Gov. LePage explained the discrepancy this way: The superintendents were lying. “I’d bet my life on the word of a recruiter over a superintendent any day of the week and twice on Sunday,” he said.
And if that’s not enough to work with, while LePage was fighting for the honor of the American fighting man, he pursued a policy that will leave 2,700 Maine veterans without any health insurance.
If Maine had expanded Medicaid eligibility this spring, those veterans would be covered.
This shouldn’t be complicated stuff for the other candidates. It’s like going to a pinata party without a blindfold.
So why go after Michaud? Cutler probably wants to hold his own in fundraising and the polls and doesn’t want Michaud to get too far ahead using the natural advantages that come with being a well-known congressman with party support on both the state and national levels.
But if Cutler wants to run against Michaud, he should do it — next June in the Democratic primary. If Cutler wants to skip that step and head right to November, he should run against the man he wants to replace.
Over the last two years, Cutler, who came within 10,000 votes of beating LePage, has been absent from the policy wars that race brought us.
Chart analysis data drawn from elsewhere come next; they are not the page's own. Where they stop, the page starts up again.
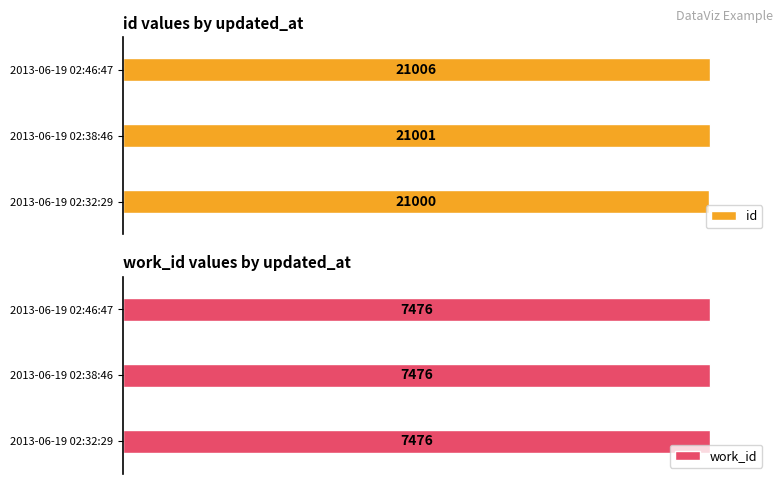

Rank the categories by id value from lowest to highest.

2013-06-19 02:32:29, 2013-06-19 02:38:46, 2013-06-19 02:46:47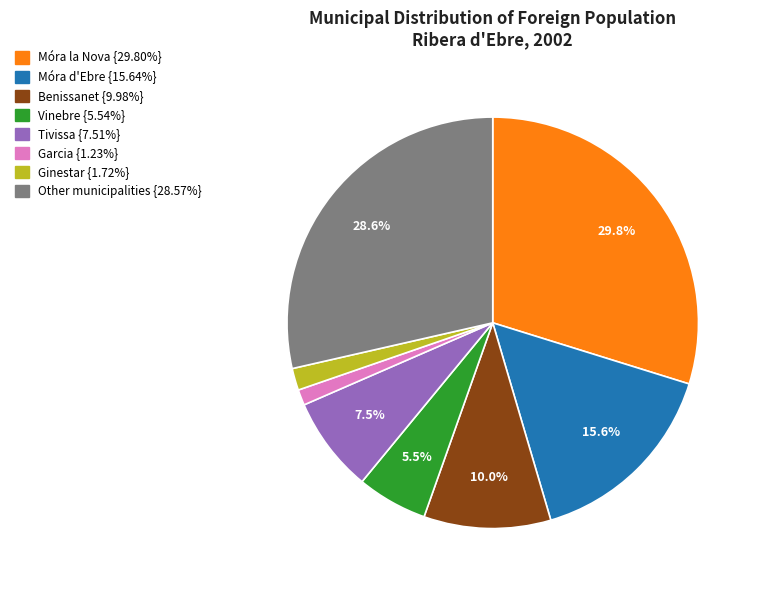

Which category has the biggest portion of the pie?

Móra la Nova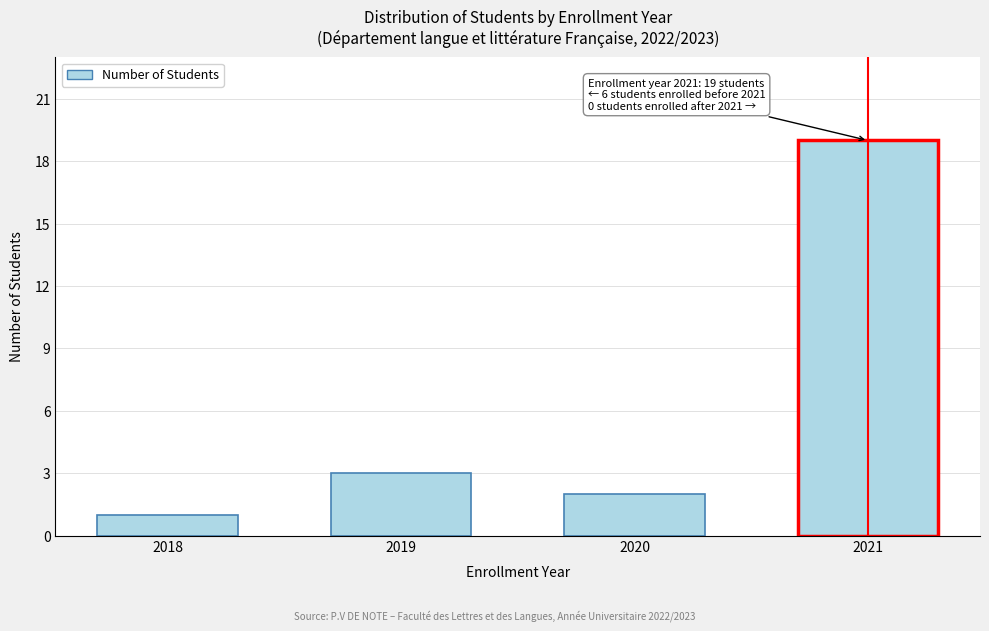

Reading left to right, list all the values displayed in this chart.

2018=1	2019=3	2020=2	2021=19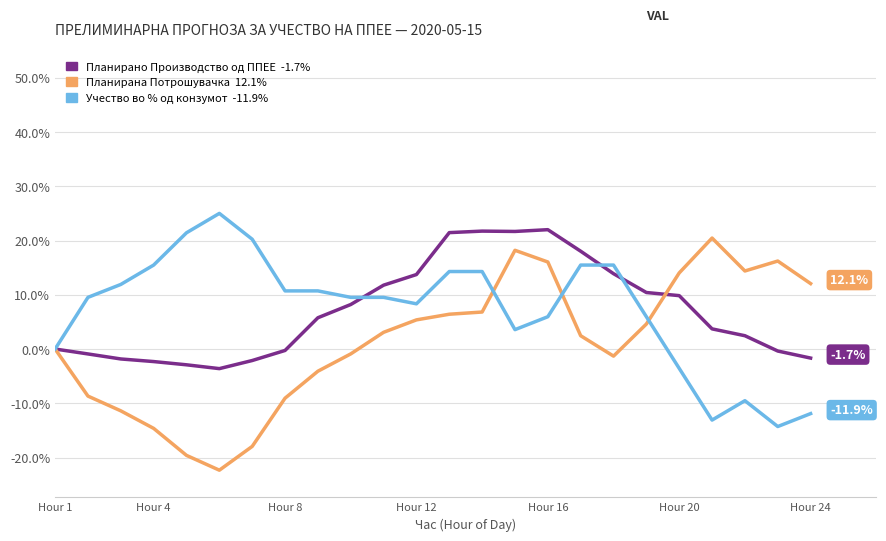

What is the greatest value displayed?

25.0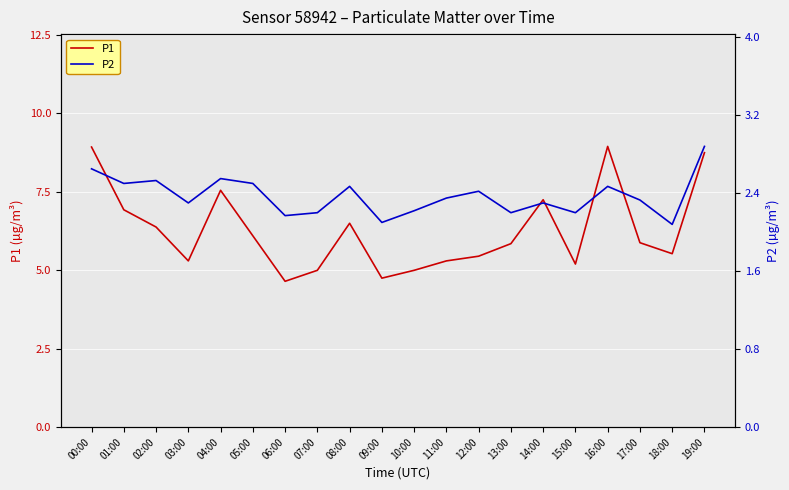

Which has a higher value, 07:00 or 17:00?

17:00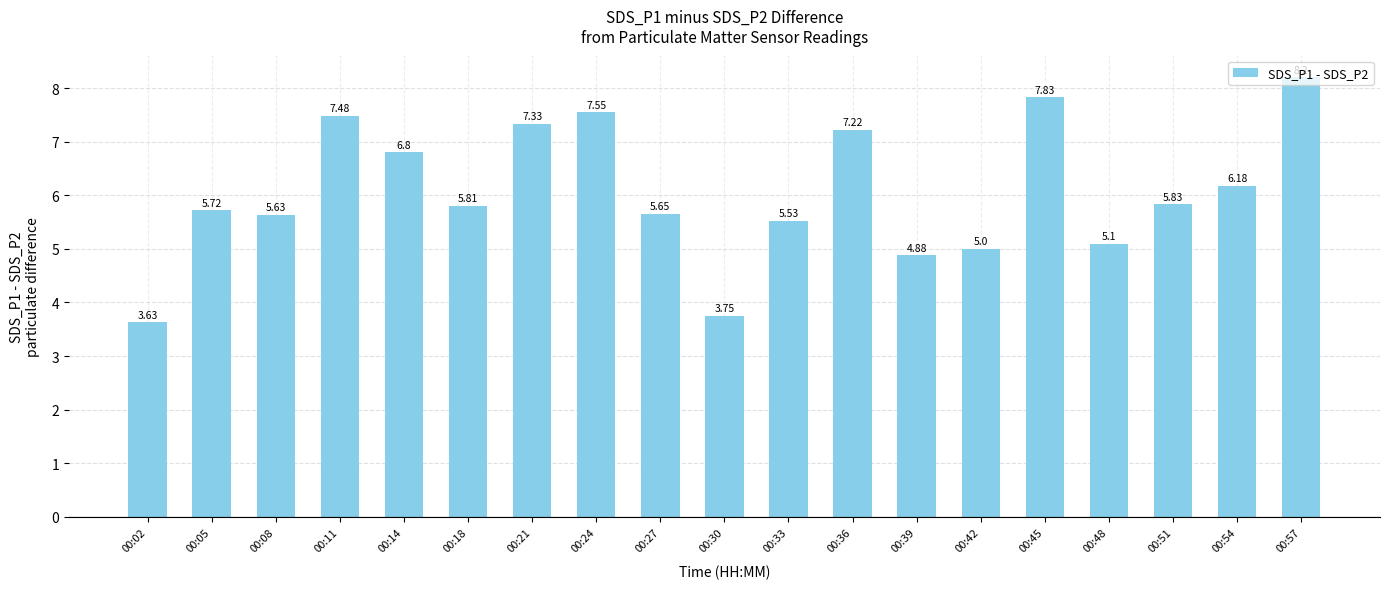

What is the value of the 14th bar from the left?

5.0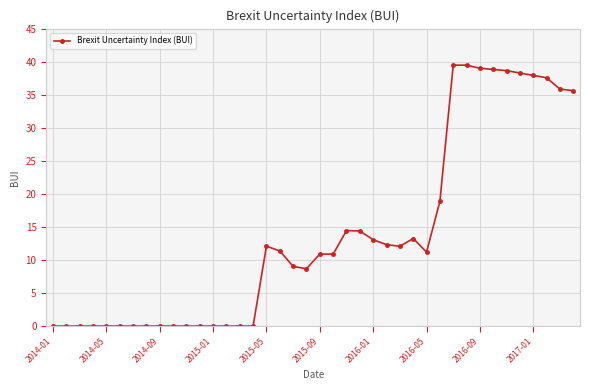

True or false: the data has more than 2 interior local peaks.

True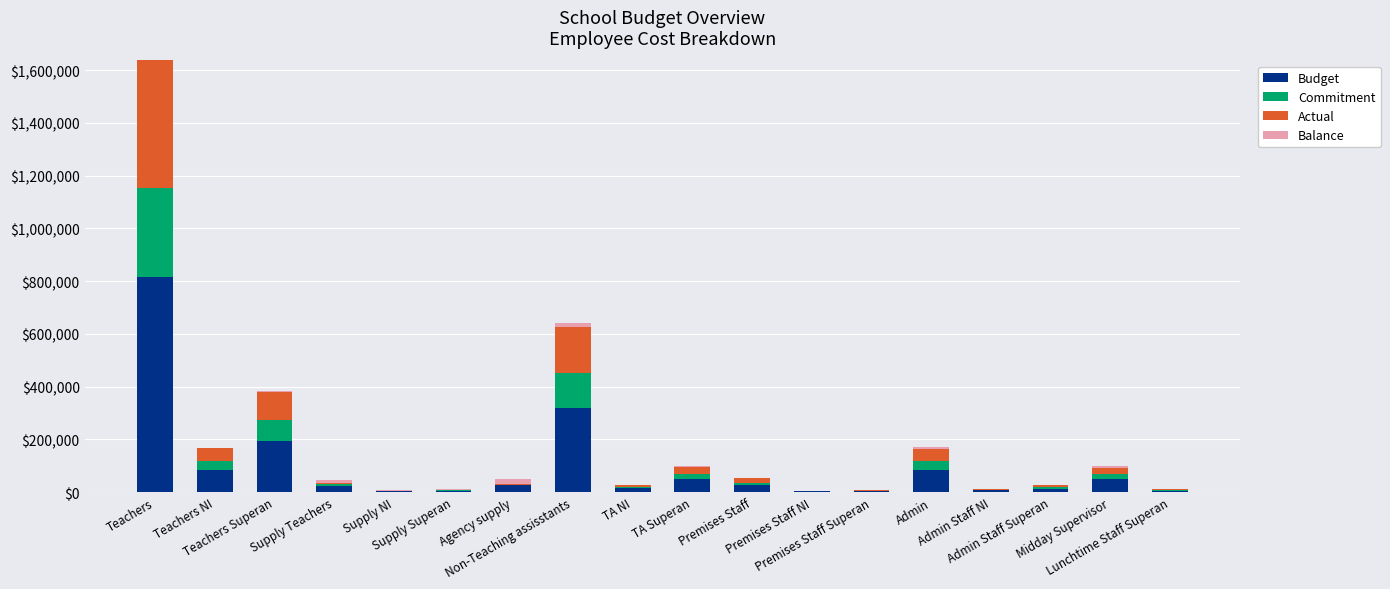

What are all the series names shown in the legend?

Budget, Commitment, Actual, Balance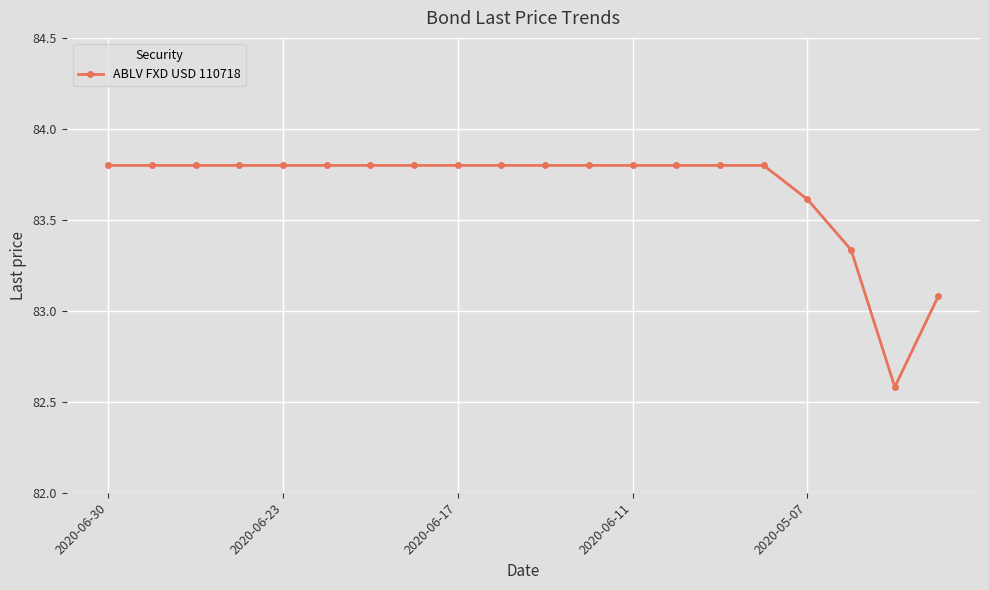

What is the value of the 2nd point from the left?

83.8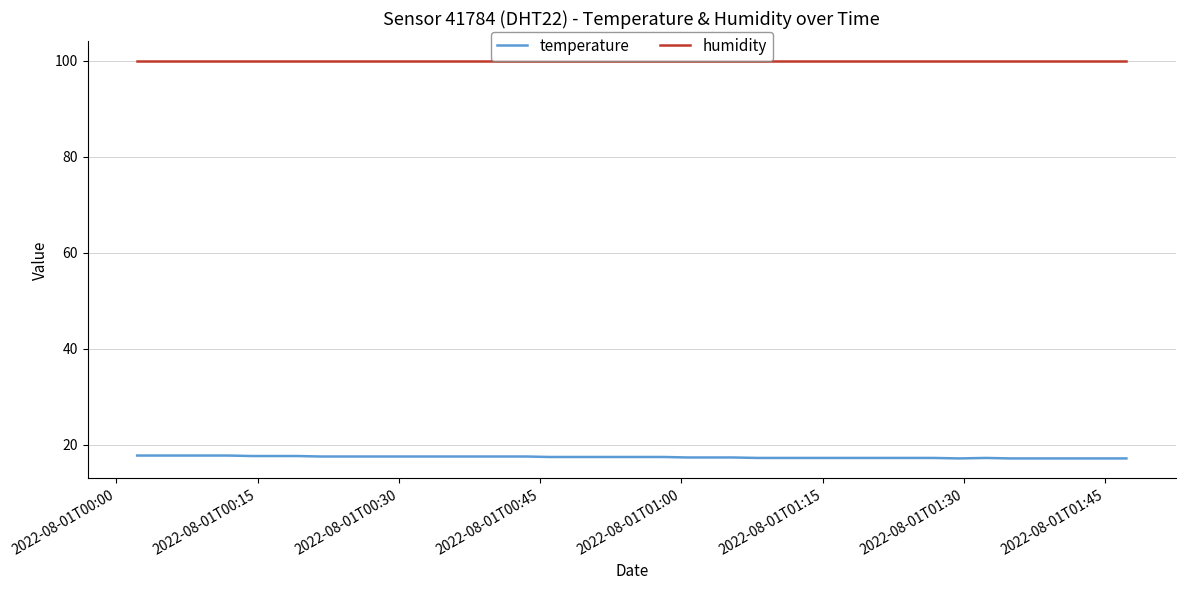

Rank the series by their average value, from lowest to highest.

temperature, humidity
Instead of being the standard bearer for opposition to the governor, he has been committed to the notion that both parties are equally to blame.
He recently came out for creating runoff elections in multi-candidate races, but when a bill to do that was before the Legislature this year, he did not campaign for it.
So now Cutler seems to be intending to run as hard against Michaud as he is against LePage. Maybe even harder, because most of LePage’s supporters are not up for grabs.
If you are interested in seeing a different governor in January 2015, you don’t want to see a big fight between Cutler and Michaud over the next 16 months. And there is no reason to have one.
Usually this far from the election, the hardest part of a campaign is getting anyone to pay attention.
Gov. LePage, with his uncanny ability to attract eyeballs, has guaranteed that won’t be an issue.
People are already watching this race with great intensity. Now let’s see what the candidates do with it.